I saw an interesting chart fly by recently from a tweet by Juliaen Jomaux, taken from the recent IEA Renewables report (page 57),
What does this chart tell us?
The key thing that attracted my attention was how in China, the use of fixed-tariffs / premiums, where anyone building a renewables project gets a fixed amount of money per unit of energy delivered or installed for example, is dominant.
I’m in Europe, where we also used to have various fixed tariffs for projects, until in auctions became more popular.
As I understand auctions in Europe have largely been designed along these lines:
- a country says they want to by a given amount of power,
- they then invite participants in the auction to submit a bid, where they say how much they think they can deliver power for
- participants bid
- the winning bids get the contract to deliver the power
So for example, Germany, might say:
“we need 500 MWh of clean energy, every year, for the next 15 years please”.
One various provider might submit a bid, saying they can deliver the power at say… 90 EUR per MWh, and another might say they can deliver it at 70 EUR per MWh. The winner is usually the one who is able to deliver at the lowest price, and also looks like they’re actually capable of delivering.
These are good for bringing down the price of energy on one level, because the competition forces the actors to come in at as low a price point as they can, to win a project. However the flip side is that it can restrict who gets to take part, because submitting a bid is a risky prospect, and not every organisation can survive spending loads of time and effort submitting a bid, losing, it, and then not having any stream of revenue to keep them afloat.
In the Europe until the mid 2010’s, a range of predefined (and to be honest, quite generous) fixed tariffs meant that you had a wide range of actors generating energy, including smaller, community energy organisations and cooperatives, as well as huge corporations.

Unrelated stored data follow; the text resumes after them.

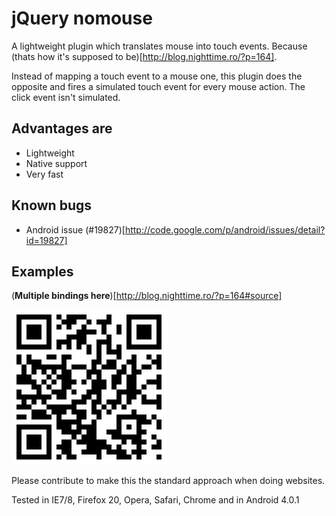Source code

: jQuery nomouse
================

A lightweight plugin which translates mouse into touch events. Because (thats how it's supposed to be)[http://blog.nighttime.ro/?p=164].

Instead of mapping a touch event to a mouse one, this plugin does the opposite and fires a simulated touch event for every mouse action. The click event isn't simulated.

Advantages are
--------------
* Lightweight
* Native support
* Very fast

Known bugs
----------
* Android issue (#19827)[http://code.google.com/p/android/issues/detail?id=19827]


Examples
--------

(__Multiple bindings here__)[http://blog.nighttime.ro/?p=164#source]

![mobile view](img/qr.png)

Please contribute to make this the standard approach when doing websites.

Tested in IE7/8, Firefox 20, Opera, Safari, Chrome and in Android 4.0.1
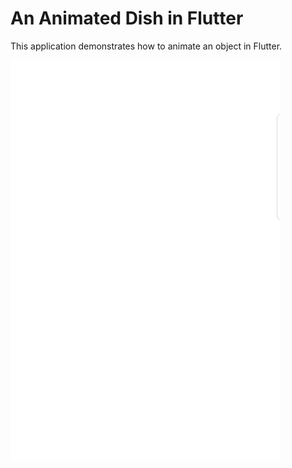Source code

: # An Animated Dish in Flutter

This application demonstrates how to animate an object in Flutter.

![](assets/images/animated-dish.gif)
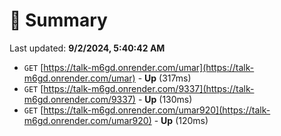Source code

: # 📖 Summary
Last updated: **9/2/2024, 5:40:42 AM**

- `GET` [https://talk-m6gd.onrender.com/umar](https://talk-m6gd.onrender.com/umar) - **Up** (317ms)
- `GET` [https://talk-m6gd.onrender.com/9337](https://talk-m6gd.onrender.com/9337) - **Up** (130ms)
- `GET` [https://talk-m6gd.onrender.com/umar920](https://talk-m6gd.onrender.com/umar920) - **Up** (120ms)
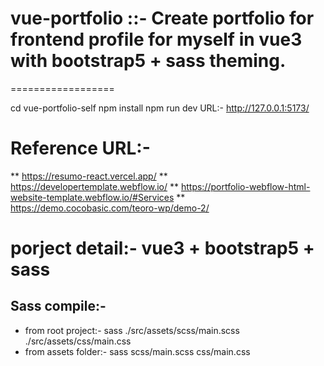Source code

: # vue-portfolio ::- Create portfolio for frontend profile for myself in vue3 with bootstrap5 + sass theming.

==================

cd vue-portfolio-self
npm install
npm run dev
URL:- http://127.0.0.1:5173/

# Reference URL:-

** https://resumo-react.vercel.app/
** https://developertemplate.webflow.io/
** https://portfolio-webflow-html-website-template.webflow.io/#Services
** https://demo.cocobasic.com/teoro-wp/demo-2/

# porject detail:- vue3 + bootstrap5 + sass

## Sass compile:-

- from root project:- sass ./src/assets/scss/main.scss ./src/assets/css/main.css
- from assets folder:- sass scss/main.scss css/main.css
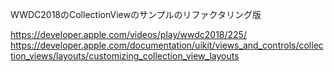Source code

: WWDC2018のCollectionViewのサンプルのリファクタリング版

https://developer.apple.com/videos/play/wwdc2018/225/ 
https://developer.apple.com/documentation/uikit/views_and_controls/collection_views/layouts/customizing_collection_view_layouts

With the switch to auctions, many smaller providers have dropped out now, leaving only large firms who can afford to lose a few bids to take part. In Europe there are still a few other ways for community energy organisations to take part in the provision of energy, but as the chart above shows, auctions are now much more common.
Yes, this is an oversimplification. You might have multiple winners in an auction, like the top N bids winning, but the key point is that the auction introduces the the idea of actors with losing bids, who come away with nothing.
I understand that auctions might be a way to get better priced energy if you’re a state, but then I see China’s fixed tariff approach, and if you look at the data, you can see that China is deploying much, much more renewable energy than anyone else.
We know that China has a different economic system to Europe, but I was surprised to see how large a part that the fixed tariffs play.
Is there just more appetite to deploy more renewables to meet growing energy demand, than there is to negotiate for the best prices? You can make the case that they are driving the costs down more than any other nation in 2024 through the volume of their purchases, but it’s not clear how the Chinese government captures those savings if they’re paying a fixed tariff price. Maybe they don’t and just accept this as a cost of industry leadership, trusting that Chinese firms will use the profits to invest in new capacity, and spend the money in their local economies wisely? This is essentially what happens with the IRA in the US where the various subsidies almost guarantee healthy profits for many actors.
I have the IEA report in front of me, but if there are other podcasts, or papers, videos, or blog posts that help explain the different way different countries pay for clean energy, with a particular focus on the role fixed tariffs play in the mid 2020’s, I’d welcome the links.
Update: after reading Brett Christopher’s recent book, The Price is Wrong, I now also wonder if one of the factors here is just predictability of income. I really should write a full post, but in the meantime, one relevant thing I learned is that for renewable projects, the cost of the energy you can sell is a really important factor in getting them built because you almost always need finance to pay to build it. Volatile energy pricing is referred to merchant risk – i.e. a risk that you won’t get paid enough for the energy you generate to make the repayments on finance. China’s approach has been to provide a stable, if not-so-generous tariff, as well as offer cheap loans. The first reduces the merchant risk making the cost of borrowing lower. This is supplemented by explicit cheap loans from the state, make borrowing cheaper still. Both make it more likely that a project is ‘bankable’, and more likely to go ahead.